(WHAT TO PRODUCE): Below are records. Find each line in them that holds the word "cells" and copy it.

[INFORMATION GIVEN — start]

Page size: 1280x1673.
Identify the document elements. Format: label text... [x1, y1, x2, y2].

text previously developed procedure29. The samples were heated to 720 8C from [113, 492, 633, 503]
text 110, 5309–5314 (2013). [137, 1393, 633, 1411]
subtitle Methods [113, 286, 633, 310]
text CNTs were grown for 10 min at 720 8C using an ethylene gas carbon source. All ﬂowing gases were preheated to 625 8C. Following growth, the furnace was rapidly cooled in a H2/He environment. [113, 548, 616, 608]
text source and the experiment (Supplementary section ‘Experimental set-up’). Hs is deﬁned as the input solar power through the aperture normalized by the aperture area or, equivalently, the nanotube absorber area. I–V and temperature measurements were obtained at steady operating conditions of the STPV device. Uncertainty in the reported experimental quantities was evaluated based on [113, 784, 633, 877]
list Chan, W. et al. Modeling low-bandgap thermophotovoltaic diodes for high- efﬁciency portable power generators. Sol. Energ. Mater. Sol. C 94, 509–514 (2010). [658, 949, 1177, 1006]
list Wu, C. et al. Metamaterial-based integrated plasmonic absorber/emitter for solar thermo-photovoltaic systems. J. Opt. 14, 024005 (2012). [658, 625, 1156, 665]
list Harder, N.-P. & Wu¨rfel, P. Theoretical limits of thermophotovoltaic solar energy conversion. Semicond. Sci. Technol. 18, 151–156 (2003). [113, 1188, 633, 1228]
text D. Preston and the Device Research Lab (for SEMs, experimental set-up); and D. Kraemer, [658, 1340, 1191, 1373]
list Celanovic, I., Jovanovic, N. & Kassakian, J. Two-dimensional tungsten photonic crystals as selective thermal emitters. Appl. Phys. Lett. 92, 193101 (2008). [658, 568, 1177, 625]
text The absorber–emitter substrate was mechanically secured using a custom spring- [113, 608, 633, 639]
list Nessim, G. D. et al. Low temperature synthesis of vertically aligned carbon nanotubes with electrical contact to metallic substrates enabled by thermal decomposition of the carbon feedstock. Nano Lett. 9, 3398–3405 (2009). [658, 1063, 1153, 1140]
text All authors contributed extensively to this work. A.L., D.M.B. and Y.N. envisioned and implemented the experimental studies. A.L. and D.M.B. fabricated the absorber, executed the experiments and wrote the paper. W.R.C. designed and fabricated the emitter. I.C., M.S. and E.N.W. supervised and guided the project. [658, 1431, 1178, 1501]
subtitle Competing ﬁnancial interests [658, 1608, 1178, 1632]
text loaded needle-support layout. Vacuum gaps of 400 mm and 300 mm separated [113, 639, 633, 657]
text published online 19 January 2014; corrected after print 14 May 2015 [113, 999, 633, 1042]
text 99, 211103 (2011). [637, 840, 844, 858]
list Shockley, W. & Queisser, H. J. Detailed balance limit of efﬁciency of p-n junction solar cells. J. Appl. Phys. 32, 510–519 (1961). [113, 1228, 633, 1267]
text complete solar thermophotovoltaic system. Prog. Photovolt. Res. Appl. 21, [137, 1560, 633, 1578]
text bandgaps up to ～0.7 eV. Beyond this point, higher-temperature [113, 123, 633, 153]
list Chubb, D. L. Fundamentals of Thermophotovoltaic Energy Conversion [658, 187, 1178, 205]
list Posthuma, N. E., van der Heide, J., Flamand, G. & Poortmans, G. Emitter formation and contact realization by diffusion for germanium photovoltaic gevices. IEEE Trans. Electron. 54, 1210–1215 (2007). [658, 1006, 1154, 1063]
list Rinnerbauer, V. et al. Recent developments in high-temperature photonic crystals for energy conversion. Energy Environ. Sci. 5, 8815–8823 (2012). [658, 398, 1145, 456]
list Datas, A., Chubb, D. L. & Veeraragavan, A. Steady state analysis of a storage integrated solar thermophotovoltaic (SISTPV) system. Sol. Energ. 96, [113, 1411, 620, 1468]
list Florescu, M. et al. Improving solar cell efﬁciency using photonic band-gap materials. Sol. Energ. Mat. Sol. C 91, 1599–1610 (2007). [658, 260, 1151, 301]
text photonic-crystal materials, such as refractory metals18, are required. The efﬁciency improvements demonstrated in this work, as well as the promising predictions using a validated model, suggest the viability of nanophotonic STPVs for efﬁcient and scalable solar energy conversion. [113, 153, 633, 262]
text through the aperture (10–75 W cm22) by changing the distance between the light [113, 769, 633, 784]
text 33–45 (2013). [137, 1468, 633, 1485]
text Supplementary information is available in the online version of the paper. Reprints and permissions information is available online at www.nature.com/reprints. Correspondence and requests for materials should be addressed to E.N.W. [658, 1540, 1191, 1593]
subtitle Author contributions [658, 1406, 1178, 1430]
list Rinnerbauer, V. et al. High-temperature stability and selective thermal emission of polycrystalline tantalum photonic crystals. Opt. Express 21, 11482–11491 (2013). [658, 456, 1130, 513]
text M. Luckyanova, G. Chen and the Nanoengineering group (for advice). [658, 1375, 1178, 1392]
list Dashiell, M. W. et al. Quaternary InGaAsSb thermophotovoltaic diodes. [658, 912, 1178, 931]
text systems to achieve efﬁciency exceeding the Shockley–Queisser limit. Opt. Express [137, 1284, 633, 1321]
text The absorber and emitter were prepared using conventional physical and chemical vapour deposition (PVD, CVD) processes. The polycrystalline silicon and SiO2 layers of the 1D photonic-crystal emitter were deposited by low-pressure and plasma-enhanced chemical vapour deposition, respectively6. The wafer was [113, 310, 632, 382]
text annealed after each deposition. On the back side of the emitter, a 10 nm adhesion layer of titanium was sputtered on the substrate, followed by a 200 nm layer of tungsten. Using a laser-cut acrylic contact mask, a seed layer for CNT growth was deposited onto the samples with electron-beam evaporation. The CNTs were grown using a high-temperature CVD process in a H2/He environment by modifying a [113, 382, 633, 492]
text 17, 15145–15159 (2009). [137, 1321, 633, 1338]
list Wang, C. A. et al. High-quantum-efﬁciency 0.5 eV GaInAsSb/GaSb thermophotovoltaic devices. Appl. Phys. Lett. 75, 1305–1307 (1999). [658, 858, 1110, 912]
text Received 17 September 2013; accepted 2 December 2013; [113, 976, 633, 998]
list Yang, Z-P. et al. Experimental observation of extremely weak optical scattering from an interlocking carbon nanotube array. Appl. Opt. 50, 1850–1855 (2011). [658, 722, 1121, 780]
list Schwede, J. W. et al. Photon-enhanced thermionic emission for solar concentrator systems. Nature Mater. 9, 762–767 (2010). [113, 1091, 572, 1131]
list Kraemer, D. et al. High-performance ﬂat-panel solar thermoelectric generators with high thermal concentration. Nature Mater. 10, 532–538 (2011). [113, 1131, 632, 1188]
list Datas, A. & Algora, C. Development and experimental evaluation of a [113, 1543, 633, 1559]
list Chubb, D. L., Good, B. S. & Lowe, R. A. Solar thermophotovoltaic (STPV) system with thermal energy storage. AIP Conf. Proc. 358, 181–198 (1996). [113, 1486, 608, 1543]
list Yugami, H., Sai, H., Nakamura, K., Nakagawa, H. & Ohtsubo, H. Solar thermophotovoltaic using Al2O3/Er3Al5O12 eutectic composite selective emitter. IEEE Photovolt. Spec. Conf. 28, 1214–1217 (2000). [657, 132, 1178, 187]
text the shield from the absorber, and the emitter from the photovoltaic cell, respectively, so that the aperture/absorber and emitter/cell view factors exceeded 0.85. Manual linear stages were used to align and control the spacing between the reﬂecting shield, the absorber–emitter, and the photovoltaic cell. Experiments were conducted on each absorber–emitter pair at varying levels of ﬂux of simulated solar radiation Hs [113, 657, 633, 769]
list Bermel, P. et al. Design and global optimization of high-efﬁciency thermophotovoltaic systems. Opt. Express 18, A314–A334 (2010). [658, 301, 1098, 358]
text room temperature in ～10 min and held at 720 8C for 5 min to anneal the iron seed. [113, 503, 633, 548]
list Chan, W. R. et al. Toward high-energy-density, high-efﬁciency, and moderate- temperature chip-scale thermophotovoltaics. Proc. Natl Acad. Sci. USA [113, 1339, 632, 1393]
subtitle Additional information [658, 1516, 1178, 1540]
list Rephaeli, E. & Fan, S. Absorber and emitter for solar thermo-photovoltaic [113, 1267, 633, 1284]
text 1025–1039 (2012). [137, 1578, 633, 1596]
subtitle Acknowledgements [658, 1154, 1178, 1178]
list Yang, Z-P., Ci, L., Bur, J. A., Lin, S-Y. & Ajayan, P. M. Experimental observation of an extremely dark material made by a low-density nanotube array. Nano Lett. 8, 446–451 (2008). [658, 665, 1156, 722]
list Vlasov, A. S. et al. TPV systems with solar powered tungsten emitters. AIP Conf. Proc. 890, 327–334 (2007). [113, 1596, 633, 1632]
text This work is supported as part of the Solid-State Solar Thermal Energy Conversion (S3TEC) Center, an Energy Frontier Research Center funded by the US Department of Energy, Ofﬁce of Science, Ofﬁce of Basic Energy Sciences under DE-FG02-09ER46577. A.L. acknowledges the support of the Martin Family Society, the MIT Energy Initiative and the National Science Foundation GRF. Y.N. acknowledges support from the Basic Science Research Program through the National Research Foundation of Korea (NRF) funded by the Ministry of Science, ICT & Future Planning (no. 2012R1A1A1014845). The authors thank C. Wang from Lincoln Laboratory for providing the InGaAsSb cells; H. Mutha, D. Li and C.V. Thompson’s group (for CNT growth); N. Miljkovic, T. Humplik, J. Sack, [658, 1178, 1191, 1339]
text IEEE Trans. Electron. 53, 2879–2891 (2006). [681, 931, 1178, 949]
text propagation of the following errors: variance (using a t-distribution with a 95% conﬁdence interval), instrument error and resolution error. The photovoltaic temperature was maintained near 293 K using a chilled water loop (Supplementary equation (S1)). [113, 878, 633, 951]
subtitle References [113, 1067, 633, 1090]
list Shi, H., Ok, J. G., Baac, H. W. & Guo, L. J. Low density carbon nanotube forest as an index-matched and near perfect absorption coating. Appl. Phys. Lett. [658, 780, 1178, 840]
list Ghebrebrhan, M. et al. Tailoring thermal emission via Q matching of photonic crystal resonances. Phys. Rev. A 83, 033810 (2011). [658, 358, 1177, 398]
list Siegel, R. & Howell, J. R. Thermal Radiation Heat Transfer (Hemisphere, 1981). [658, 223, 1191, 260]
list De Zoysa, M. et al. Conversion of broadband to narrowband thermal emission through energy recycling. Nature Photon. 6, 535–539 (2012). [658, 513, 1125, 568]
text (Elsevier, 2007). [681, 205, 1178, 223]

[INFORMATION GIVEN — finish]

(FINAL ANSWER):
list Shockley, W. & Queisser, H. J. Detailed balance limit of efﬁciency of p-n junction solar cells. J. Appl. Phys. 32, 510–519 (1961). [113, 1228, 633, 1267]
text This work is supported as part of the Solid-State Solar Thermal Energy Conversion (S3TEC) Center, an Energy Frontier Research Center funded by the US Department of Energy, Ofﬁce of Science, Ofﬁce of Basic Energy Sciences under DE-FG02-09ER46577. A.L. acknowledges the support of the Martin Family Society, the MIT Energy Initiative and the National Science Foundation GRF. Y.N. acknowledges support from the Basic Science Research Program through the National Research Foundation of Korea (NRF) funded by the Ministry of Science, ICT & Future Planning (no. 2012R1A1A1014845). The authors thank C. Wang from Lincoln Laboratory for providing the InGaAsSb cells; H. Mutha, D. Li and C.V. Thompson’s group (for CNT growth); N. Miljkovic, T. Humplik, J. Sack, [658, 1178, 1191, 1339]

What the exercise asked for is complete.